- 3/3/2025
L’histoire se répète mais pas en politique monétaire car le contexte actuel est inédit.
Senior Economist
Le moins que l’on puisse dire c’est que l’année 2025 démarre sous un ciel plombé : entre guerre commerciale, crainte de remontée de l’inflation aux USA et tensions géopolitiques extrêmes au Moyen-Orient, difficile de savoir à quoi l’activité économique européenne ressemblera au cours des prochains mois. La Commission européenne semble avoir finalement entendu les cris de détresse des entreprises, qui croulent sous les charges administratives liées aux mesures visant à accompagner et encourager le verdissement de nos industries. Mesures qui les pénalisent lourdement à cause des coûts engendrés par la nécessité de respecter trop de normes et fournir des informations beaucoup trop détaillées sur de nombreux sujets, tous louables, certes, mais pas en telle quantité… Surtout que les entreprises européennes se remettent avec difficulté du choc énergétique provoqué par la guerre en Ukraine il y a seulement 3 ans et dont les conséquences sont encore bien présentes sur la compétitivité.
La Banque centrale européenne a joué un très grand rôle au cours des nombreuses crises qui ont déferlé sur l’Europe depuis 15 ans : crise financière de 2008, crise des dettes souveraines en 2012, Covid en 2020 et choc énergétique. Toutes ont nécessité la conduite d’une politique monétaire accommodante, dont le résultat principal fut une baisse drastique des taux d’intérêt, les portant sous le seuil de zéro pour les taux à court terme et également pour les taux à long terme dans plusieurs pays. La BCE a surtout utilisé la taille de son bilan comme outil de politique monétaire car les taux d’intérêt étaient bas depuis 2010, ce qui a empêché toute baisse supplémentaire. Le résultat de cette politique fut donc des injections massives de liquidités dans le circuit économique. Lorsque l’inflation s’est envolée au lendemain de la guerre en Ukraine, la BCE s’est vue contrainte de changer radicalement de cap pour tenter de réduire cette inflation. De nombreuses hausses de taux ont donc été décidées, en même temps qu’un changement de cap visant à normaliser la quantité de liquidités dans le marché, en réduisant progressivement la taille du bilan de l’institution monétaire. Aujourd’hui, la lutte contre l’inflation est un succès et l’heure est à la détente de la politique monétaire, pour tenter d’éviter un ralentissement trop important de l’économie européenne. Surtout maintenant que la guerre commerciale avec les USA semble inévitable. Du côté de la gestion de la liquidité, on observe toutefois une poursuite du cap pris en 2022, à savoir une poursuite de la réduction de la taille du bilan, qui se traduit par des injections moindres de liquidités.
Si nous observons la taille du bilan de la BCE, nous constatons bel et bien une résorption de celui-ci, sans toutefois être revenu au niveau qui prévalait avant le début de la première crise, loin de là. Qu’est-ce que ceci implique ? Difficile à dire car l’histoire a beau être un éternel recommencement dans de nombreux domaines, ce n’est pas le cas pour la politique monétaire puisque nous n’avons jamais vécu un épisode équivalent à celui-ci dans le passé, comme nous n'avions jamais vécu dans un monde où les taux d’intérêt pouvaient être négatifs…
La conséquence la plus probable de cette situation de liquidités abondantes est sans doute que la valeur de l’argent s’en trouve quelque peu affaiblie, ce qui signifie des taux d’intérêt bas.

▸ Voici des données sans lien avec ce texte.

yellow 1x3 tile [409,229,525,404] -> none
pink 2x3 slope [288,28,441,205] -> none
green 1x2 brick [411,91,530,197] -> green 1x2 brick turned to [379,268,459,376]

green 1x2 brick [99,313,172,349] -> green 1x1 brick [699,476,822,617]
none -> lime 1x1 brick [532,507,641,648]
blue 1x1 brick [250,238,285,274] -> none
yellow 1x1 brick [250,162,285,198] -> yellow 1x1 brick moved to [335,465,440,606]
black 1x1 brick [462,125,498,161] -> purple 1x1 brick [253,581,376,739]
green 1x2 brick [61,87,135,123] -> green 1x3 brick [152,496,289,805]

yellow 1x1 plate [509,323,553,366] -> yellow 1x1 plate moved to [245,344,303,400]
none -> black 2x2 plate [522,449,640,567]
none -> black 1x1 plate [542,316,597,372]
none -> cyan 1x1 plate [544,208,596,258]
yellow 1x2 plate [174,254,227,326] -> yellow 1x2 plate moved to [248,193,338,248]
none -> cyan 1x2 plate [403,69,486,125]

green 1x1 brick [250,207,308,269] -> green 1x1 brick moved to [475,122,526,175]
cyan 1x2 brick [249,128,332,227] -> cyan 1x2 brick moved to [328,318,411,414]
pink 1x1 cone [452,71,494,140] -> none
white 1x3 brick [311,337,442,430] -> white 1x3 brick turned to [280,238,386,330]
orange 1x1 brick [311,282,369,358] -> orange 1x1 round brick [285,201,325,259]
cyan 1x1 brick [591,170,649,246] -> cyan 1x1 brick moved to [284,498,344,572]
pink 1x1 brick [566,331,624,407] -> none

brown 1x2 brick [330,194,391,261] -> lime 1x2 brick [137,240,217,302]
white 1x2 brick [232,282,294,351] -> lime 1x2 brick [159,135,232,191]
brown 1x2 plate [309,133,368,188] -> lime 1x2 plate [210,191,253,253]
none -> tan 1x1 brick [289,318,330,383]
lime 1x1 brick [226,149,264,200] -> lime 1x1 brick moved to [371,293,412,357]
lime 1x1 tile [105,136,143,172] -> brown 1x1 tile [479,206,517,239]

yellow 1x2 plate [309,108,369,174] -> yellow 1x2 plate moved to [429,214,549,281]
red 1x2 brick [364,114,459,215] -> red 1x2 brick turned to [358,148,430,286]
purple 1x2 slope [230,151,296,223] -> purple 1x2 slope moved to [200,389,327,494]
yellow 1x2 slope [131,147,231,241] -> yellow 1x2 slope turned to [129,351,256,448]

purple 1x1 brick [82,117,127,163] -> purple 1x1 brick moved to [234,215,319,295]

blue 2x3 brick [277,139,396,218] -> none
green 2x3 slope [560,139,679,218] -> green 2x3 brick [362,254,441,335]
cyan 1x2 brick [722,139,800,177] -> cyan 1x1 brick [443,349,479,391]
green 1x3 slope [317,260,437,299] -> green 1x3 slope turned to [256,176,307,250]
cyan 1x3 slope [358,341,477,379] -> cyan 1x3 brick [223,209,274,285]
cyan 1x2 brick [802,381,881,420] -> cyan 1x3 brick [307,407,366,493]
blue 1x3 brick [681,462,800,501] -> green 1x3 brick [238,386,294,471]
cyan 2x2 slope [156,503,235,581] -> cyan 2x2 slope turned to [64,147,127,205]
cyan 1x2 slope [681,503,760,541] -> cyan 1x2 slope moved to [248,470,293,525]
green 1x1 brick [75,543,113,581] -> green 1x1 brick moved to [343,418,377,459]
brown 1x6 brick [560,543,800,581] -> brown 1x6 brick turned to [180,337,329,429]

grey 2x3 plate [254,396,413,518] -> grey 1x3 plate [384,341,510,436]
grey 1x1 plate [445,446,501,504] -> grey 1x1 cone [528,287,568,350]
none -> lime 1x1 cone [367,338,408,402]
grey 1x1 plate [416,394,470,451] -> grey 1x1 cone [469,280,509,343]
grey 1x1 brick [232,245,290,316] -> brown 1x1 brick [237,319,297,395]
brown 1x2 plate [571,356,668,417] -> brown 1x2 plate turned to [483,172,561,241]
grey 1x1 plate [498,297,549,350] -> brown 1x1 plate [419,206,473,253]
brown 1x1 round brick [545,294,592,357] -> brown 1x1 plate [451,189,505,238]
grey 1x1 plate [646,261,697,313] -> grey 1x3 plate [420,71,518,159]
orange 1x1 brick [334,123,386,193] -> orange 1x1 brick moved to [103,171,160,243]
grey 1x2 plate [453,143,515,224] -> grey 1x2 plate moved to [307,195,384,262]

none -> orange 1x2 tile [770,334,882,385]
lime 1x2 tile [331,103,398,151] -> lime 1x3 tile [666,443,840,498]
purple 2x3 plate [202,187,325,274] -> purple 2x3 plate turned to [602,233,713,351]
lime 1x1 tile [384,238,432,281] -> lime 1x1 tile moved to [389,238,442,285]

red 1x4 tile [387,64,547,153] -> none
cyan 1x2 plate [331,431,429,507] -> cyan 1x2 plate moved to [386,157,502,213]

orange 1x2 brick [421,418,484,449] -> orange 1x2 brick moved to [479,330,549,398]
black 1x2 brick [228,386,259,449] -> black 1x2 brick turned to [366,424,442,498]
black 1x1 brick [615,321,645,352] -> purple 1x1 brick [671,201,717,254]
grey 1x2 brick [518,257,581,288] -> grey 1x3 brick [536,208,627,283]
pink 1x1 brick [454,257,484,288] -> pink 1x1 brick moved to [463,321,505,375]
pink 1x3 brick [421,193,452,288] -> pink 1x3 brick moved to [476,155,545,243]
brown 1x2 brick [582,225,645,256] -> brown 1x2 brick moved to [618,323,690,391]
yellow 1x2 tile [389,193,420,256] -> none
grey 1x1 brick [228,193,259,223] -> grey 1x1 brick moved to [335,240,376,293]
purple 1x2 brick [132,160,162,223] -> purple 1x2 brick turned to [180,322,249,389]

Si l’on regarde le niveau absolu des taux d’intérêt au pire moment du pic inflationniste en 2023 et qu’on le compare à ce qui a été observé lors des chocs inflationnistes précédents (1973 et 1979), on est obligé de constater que les taux sont restés nettement plus bas, aussi bien pour les taux à court terme que pour les taux à long terme. Certes, venant de plusieurs années avec des taux proche de zéro, le niveau actuel peut sembler élevé, surtout pour ceux qui n’ont pas connu les années des premiers chocs pétroliers, mais une comparaison historique nous montre bien la différence. Pour une inflation entre 8 et 12% dans les années 70 et 80, les taux d’intérêt fluctuaient entre 12 et 15%, contre à peine 4% lors du choc énergétique provoqué par la guerre en Ukraine, qui a pourtant conduit à une inflation équivalente à celle des années 70 et 80.